#### [REQUESTS]
• 1. Update the article on the Supreme Court's Mojave cross decision by rewriting it from "WASHINGTON (ABP) —" to "heartened religious conservatives.", with "Supreme Court" replaced by "high court".
• 2. Take the news article on the Supreme Court's Mojave cross decision further, continuing it from the point where it stops.

#### [TEXT PROVIDED]

★ ★ ★

NewsABPnews  |  April 28, 2010

WASHINGTON (ABP) — A divided Supreme Court rendered a complex decision April 28 on the fate of a lonely cross in the California desert. The decision — the first major church-state case of Chief Justice John Roberts’ tenure — upset religious-freedom advocates but heartened religious conservatives.

By a 5-4 vote, the court’s majority agreed only that the case should be returned to a lower court to re-evaluate an injunction that required the cross be removed from public view, while splintering over their reasons why.

The cross — successor to one first erected as a World War I memorial in 1934 — stands atop Sunrise Rock, next to a road in a remote part of California’s Mojave National Preserve. Although several crosses erected by private groups have stood on the spot over the years, the current version was built of painted metal pipes by a local resident in 1998. It has been the site of community Easter services for years, but federal officials have covered it with a plywood box to comply with court orders.

Justice Anthony Kennedy wrote the court’s plurality opinion, but was only joined in his reasoning fully by Roberts and partially by Justice Samuel Alito. Kennedy said a lower federal court had erred by denying an attempt by Congress to transfer a small parcel of land on which the cross is located to a private owner who would maintain the monument.

The lower court called the attempted land transfer an impermissible government attempt to avoid enforcement of a previous court decision — a decision not at issue in this case.

★ ★ ★

#### [DATA]
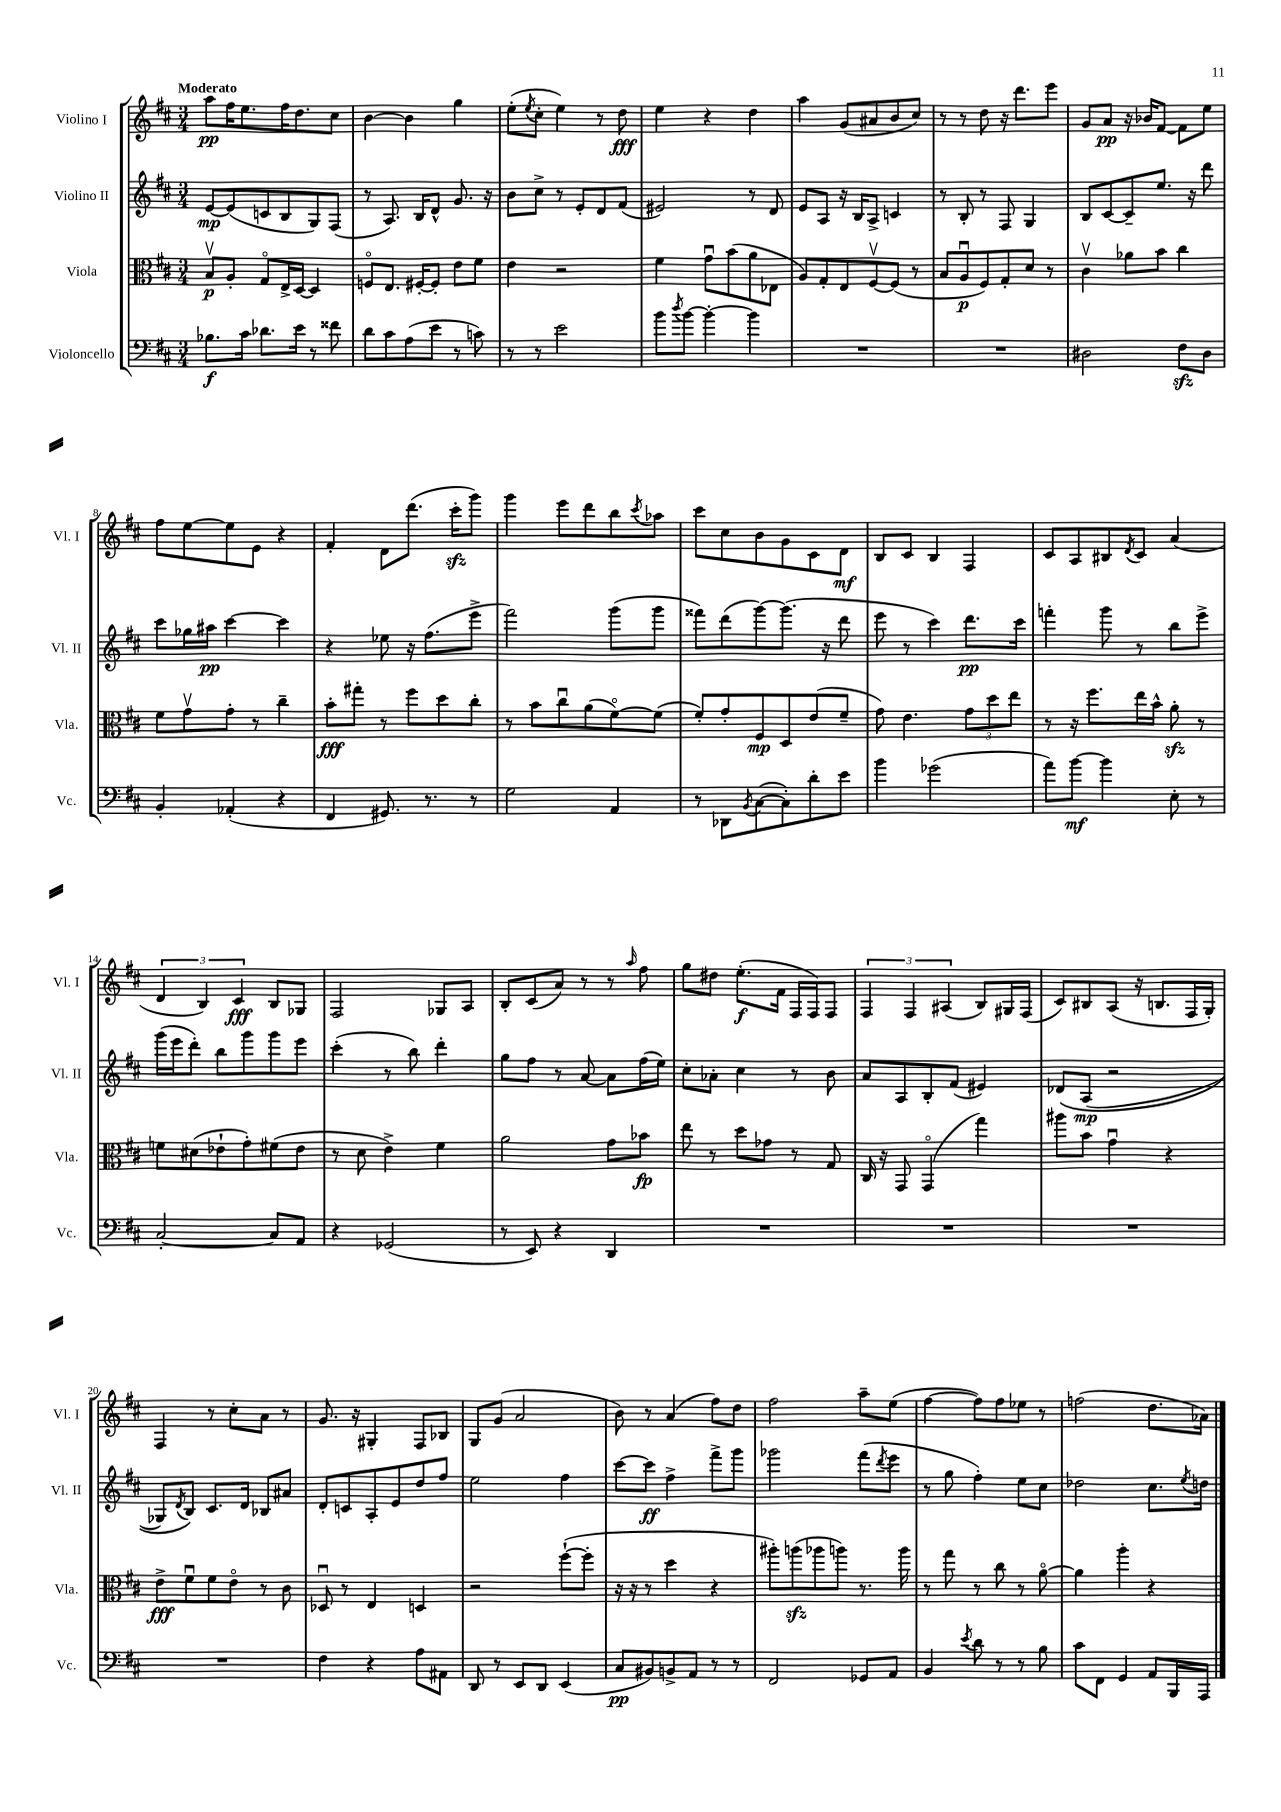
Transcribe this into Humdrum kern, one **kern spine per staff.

★ ★ ★

#### [EXPECTED RESPONSES]
• 1.
WASHINGTON (ABP) — A divided high court rendered a complex decision April 28 on the fate of a lonely cross in the California desert. The decision — the first major church-state case of Chief Justice John Roberts’ tenure — upset religious-freedom advocates but heartened religious conservatives.

• 2.
But Kennedy disagreed. “By dismissing Congress’s motives as illicit, the [federal] district court took insufficient account of the context in which the statute was enacted and the reasons for its passage,” he wrote. “Private citizens put the cross on Sunrise Rock to commemorate American servicemen who had died in World War I. Although certainly a Christian symbol, the cross was not emplaced on Sunrise Rock to promote a Christian message.”

Case’s origins

The origins of the case date to 1999 when the National Park Service, which oversees the land, denied an application from a group that wanted to build a Buddhist shrine near the cross. The agency studied the history of the monument, said it did not qualify as a historic landmark and announced plans to remove it.

Congress intervened with a series of actions that effectively preserved the cross.

In 2001 Frank Buono, a Catholic and a retired National Park Service employee who once worked at the preserve, filed suit with the help of the American Civil Liberties Union. His attorneys claimed that the cross violated the First Amendment’s ban on government establishment of religion.

A series of federal-court decisions went against both the cross and the government’s attempts to preserve it. In 2007, the 9th U.S. Circuit Court of Appeals invalidated the land transfer. President Bush's administration appealed the ruling, and President Obama’s Justice Department continued to defend the monument.

Decision leaves standing intact

Justice Antonin Scalia, joined by Justice Clarence Thomas, wrote separately that he agreed with the judgment but would have settled the case by determining that Buono did not have legal standing to bring the lawsuit in the first place.

Many church-state separationists feared that conservatives like Scalia and Thomas could use the case to further curtail the ability of taxpayers to bring such challenges to government endorsements of religion. However, the plurality explicitly found that Buono’s standing was not in question.

“To date, this court’s jurisprudence in this area has refrained from making sweeping pronouncements, and this case is ill suited for announcing categorical rules,” Kennedy wrote.

Acceptable congressional remedy?

Alito wrote separately that he saw no need to send the case back, because Congress had come up with an acceptable remedy to a difficult constitutional situation.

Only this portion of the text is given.